Interesting. (Destiny)

by EffortlessFury @, Sunday, December 10, 2023, 01:10 (81 days ago) @ Cody Miller
edited by EffortlessFury, Sunday, December 10, 2023, 02:02

Grinding repetitive content, ala Diablo, Destiny, or many other games of their nature, are appealing to folks even if they do nothing "new" for months at a time, because any amount of boredom that might set in is offset by the investment value of that playtime. Even if you're running a Strike for the 1,000th time, you're getting loot that you can use in future new content, you're gaining BP levels that gain you materials and loot you can use to strengthen yourself for future new content, etc. You're always investing in the future, so it's not time wasted, even if it's not always time 100% enjoyed.

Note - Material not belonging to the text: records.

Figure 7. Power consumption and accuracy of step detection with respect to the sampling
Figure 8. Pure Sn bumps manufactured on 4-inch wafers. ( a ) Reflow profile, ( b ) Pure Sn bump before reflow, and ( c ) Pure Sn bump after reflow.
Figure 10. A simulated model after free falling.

How is that any different than playing a single player game with a definite end? I play level one to invest in my future of seeing the ending, and enjoying all the future levels while getting there!

I somewhat agree with your point, but there is still a difference, in that the game is set up to sustain long-term play through continuous updates. That means there are still some of these types of incentive systems, daily login/quests (very minimal though), and so on that underpin a long-term game. And, regardless of whether or not these systems exist to further strengthen this implication, the implication is that the game will continue on a regular basis. Depending on your outlook, you're not just playing to the end of the present story, you're playing with the expectation that you're going to have more to play. When more does not come quickly enough, or what comes does not satisfy you, you could turn to other games that are more fulfilling more regularly.

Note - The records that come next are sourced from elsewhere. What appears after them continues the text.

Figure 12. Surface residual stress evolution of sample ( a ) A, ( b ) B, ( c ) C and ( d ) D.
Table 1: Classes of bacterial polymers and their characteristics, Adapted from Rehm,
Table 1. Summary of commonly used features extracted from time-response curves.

But you're right, if one were to approach the game with as much of a classic, single-player, one-time game attitude and just look at updates as much faster, bite-sized releases than sequels tend to be, it's suddenly the best shit ever, IMO. As I've said before, it feels like the fulfillment of the promise of episodic narrative; the ability to partake in an on-going story that updates several times a year rather than having to wait years for a chunked release. But, the implementation of such a concept blurs the line with the current live service model, and so players' expectations have been set by the live service status quo, where in that regard it fails. I think that failure is its strength, because the status quo live service model sucks, but to those who have been conditioned to expect its trappings, and even like them, this idea falls short.